### [Tarefa proposta a]
Transcreva, sem alterar nada, todas as linhas dos dados que aparecem depois do texto.

Outras metáforas surgem: de um filme para o outro, a criação é vista como uma construção paciente, uma montagem ou um quebra-cabeça. É essa última imagem, a do quebra-cabeça, que Varda gosta de usar para evocar Les Plages d’Agnès5Entrevista com Agnès Varda. France Inter, 29 de janeiro de 2009. (As Praias de Agnès). Ela diz muito sobre o trabalho de exposição de si realizado em cada um de seus filmes, incluindo o mais recente. É importante notar, entretanto, que o caminho de Varda não leva necessariamente a esse último filme testamento, pois ele já está presente na forma de arte poética, ao longo de sua carreira.
Vejamos então como Les Glaneurs estabelece uma arte poética baseada na metáfora da respiga.
Desde o início, a edição e a composição final do filme adotam sequências que se cruzam de forma a enfatizá-las. Na quarta sequência, Agnès aparece carregando um feixe de trigo no ombro, tendo como pano de fundo a pintura La Glaneuse, de Jules Breton. Em Une trame nommée désir, Varda explicou a importância da edição que dá significado ao real filmado, e deu o exemplo de pessoas filmadas em Murs…Murs, que realmente se destacam de sua própria efígie retratada em uma parede de Los Angeles. E assim, vinte anos depois, Agnès estreou o primeiro filme explicitamente pessoal de sua carreira, em frente à pintura de Breton. O tema da descoberta falsamente ingênua é usado para revelar uma nova direção no cinema: não filmamos a realidade, mas nos filmamos descobrindo a realidade. A velhice é então mostrada como gatilho para o projeto autobiocinético: o cinema, como qualquer obra de arte, é visto como uma sublimação do mal-estar existencial, uma retrospecção em lugar de uma introspecção: esse é o significado da caminhada “para trás” que abre Les Plages d’Agnès.

### [Tarefa proposta b]
Reproduza palavra por palavra o texto acima sobre os filmes de Agnès Varda, do começo ao fim.

### [Dados da tarefa]
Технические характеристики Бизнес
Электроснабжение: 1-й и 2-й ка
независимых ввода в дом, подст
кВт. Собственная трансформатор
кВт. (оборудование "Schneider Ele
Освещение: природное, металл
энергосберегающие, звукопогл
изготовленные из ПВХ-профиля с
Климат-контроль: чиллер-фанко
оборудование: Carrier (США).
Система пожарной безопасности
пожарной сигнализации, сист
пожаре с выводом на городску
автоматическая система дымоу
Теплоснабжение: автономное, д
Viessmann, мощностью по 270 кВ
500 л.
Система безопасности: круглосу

### [Resposta esperada a]
Технические характеристики Бизнес
Электроснабжение: 1-й и 2-й ка
независимых ввода в дом, подст
кВт. Собственная трансформатор
кВт. (оборудование "Schneider Ele
Освещение: природное, металл
энергосберегающие, звукопогл
изготовленные из ПВХ-профиля с
Климат-контроль: чиллер-фанко
оборудование: Carrier (США).
Система пожарной безопасности
пожарной сигнализации, сист
пожаре с выводом на городску
автоматическая система дымоу
Теплоснабжение: автономное, д
Viessmann, мощностью по 270 кВ
500 л.
Система безопасности: круглосу

### [Resposta esperada b]
Outras metáforas surgem: de um filme para o outro, a criação é vista como uma construção paciente, uma montagem ou um quebra-cabeça. É essa última imagem, a do quebra-cabeça, que Varda gosta de usar para evocar Les Plages d’Agnès5Entrevista com Agnès Varda. France Inter, 29 de janeiro de 2009. (As Praias de Agnès). Ela diz muito sobre o trabalho de exposição de si realizado em cada um de seus filmes, incluindo o mais recente. É importante notar, entretanto, que o caminho de Varda não leva necessariamente a esse último filme testamento, pois ele já está presente na forma de arte poética, ao longo de sua carreira.
Vejamos então como Les Glaneurs estabelece uma arte poética baseada na metáfora da respiga.
Desde o início, a edição e a composição final do filme adotam sequências que se cruzam de forma a enfatizá-las. Na quarta sequência, Agnès aparece carregando um feixe de trigo no ombro, tendo como pano de fundo a pintura La Glaneuse, de Jules Breton. Em Une trame nommée désir, Varda explicou a importância da edição que dá significado ao real filmado, e deu o exemplo de pessoas filmadas em Murs…Murs, que realmente se destacam de sua própria efígie retratada em uma parede de Los Angeles. E assim, vinte anos depois, Agnès estreou o primeiro filme explicitamente pessoal de sua carreira, em frente à pintura de Breton. O tema da descoberta falsamente ingênua é usado para revelar uma nova direção no cinema: não filmamos a realidade, mas nos filmamos descobrindo a realidade. A velhice é então mostrada como gatilho para o projeto autobiocinético: o cinema, como qualquer obra de arte, é visto como uma sublimação do mal-estar existencial, uma retrospecção em lugar de uma introspecção: esse é o significado da caminhada “para trás” que abre Les Plages d’Agnès.